▸ **What the exercise asks**: Copy out the lines of the records below, from the first line through the line containing "quanto que o", unchanged.

Segment Start: Given records

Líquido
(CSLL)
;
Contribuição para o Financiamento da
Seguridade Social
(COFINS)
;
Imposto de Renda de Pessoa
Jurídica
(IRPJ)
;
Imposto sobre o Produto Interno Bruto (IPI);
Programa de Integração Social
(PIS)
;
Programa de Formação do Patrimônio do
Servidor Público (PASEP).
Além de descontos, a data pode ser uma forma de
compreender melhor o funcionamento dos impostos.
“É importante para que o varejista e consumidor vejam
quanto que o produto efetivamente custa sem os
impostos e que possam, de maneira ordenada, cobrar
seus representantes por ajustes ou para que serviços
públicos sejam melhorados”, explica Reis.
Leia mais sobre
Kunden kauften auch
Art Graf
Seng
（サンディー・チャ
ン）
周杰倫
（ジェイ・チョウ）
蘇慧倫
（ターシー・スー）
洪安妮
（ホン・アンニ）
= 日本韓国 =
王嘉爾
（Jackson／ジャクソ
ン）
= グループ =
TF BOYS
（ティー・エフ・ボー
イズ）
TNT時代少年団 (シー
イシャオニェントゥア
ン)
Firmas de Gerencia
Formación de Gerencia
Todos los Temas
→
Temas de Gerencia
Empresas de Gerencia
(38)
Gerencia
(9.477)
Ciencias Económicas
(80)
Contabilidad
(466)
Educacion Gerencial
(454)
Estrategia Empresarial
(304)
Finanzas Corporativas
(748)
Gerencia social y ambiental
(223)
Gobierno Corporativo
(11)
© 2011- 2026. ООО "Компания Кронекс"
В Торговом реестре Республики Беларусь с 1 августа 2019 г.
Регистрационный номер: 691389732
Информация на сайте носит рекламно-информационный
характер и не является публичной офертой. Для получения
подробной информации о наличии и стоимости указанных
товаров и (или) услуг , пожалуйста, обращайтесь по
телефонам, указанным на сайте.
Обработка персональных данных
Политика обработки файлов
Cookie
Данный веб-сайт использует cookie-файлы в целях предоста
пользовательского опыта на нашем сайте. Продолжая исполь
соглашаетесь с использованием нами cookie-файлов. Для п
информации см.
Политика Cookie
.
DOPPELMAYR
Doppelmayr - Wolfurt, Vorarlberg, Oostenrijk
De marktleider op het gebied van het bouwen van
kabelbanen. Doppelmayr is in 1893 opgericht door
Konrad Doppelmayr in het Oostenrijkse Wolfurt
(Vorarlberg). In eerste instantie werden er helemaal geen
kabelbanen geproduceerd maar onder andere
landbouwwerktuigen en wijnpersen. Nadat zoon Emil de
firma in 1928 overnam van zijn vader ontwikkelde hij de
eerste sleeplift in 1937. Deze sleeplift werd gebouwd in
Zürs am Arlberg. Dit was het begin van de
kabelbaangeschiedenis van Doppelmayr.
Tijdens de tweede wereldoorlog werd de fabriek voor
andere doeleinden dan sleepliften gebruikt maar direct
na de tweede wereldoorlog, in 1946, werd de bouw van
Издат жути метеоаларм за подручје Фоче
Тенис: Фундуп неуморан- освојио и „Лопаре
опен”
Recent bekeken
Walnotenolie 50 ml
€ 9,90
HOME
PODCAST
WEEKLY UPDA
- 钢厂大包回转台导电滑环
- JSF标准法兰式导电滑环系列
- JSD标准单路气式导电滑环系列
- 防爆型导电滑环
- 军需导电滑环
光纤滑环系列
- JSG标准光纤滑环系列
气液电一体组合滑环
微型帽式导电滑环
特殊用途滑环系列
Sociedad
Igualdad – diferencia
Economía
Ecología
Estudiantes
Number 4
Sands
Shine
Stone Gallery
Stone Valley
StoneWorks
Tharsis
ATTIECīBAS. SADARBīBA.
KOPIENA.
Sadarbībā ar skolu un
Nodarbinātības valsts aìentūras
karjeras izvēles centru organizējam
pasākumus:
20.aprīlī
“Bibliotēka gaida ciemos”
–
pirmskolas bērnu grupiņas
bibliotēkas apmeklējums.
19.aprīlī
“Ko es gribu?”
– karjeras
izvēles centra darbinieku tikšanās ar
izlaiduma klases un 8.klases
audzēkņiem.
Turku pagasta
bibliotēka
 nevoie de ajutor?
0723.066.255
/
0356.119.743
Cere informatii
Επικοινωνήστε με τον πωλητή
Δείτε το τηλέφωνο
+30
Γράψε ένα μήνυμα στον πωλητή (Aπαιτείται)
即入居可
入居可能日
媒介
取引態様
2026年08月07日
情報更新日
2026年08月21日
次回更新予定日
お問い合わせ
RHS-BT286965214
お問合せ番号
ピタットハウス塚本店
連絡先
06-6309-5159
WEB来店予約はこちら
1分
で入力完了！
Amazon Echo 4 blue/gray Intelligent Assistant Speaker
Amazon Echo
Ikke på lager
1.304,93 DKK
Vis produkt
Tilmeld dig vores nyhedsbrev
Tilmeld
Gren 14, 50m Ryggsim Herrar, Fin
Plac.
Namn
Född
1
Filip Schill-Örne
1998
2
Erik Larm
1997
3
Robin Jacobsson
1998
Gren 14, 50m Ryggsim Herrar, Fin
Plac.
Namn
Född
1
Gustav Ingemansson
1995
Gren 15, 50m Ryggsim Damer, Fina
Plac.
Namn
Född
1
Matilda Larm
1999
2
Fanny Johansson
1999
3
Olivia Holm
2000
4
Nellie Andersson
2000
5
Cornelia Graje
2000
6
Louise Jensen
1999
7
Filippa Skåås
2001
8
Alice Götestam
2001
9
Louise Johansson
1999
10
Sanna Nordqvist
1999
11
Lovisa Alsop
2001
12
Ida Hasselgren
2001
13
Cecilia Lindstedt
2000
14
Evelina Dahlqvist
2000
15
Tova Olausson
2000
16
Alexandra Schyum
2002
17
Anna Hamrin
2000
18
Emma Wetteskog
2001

Segment End: Given records

▸ **Written response**:
Líquido
(CSLL)
;
Contribuição para o Financiamento da
Seguridade Social
(COFINS)
;
Imposto de Renda de Pessoa
Jurídica
(IRPJ)
;
Imposto sobre o Produto Interno Bruto (IPI);
Programa de Integração Social
(PIS)
;
Programa de Formação do Patrimônio do
Servidor Público (PASEP).
Além de descontos, a data pode ser uma forma de
compreender melhor o funcionamento dos impostos.
“É importante para que o varejista e consumidor vejam
quanto que o produto efetivamente custa sem os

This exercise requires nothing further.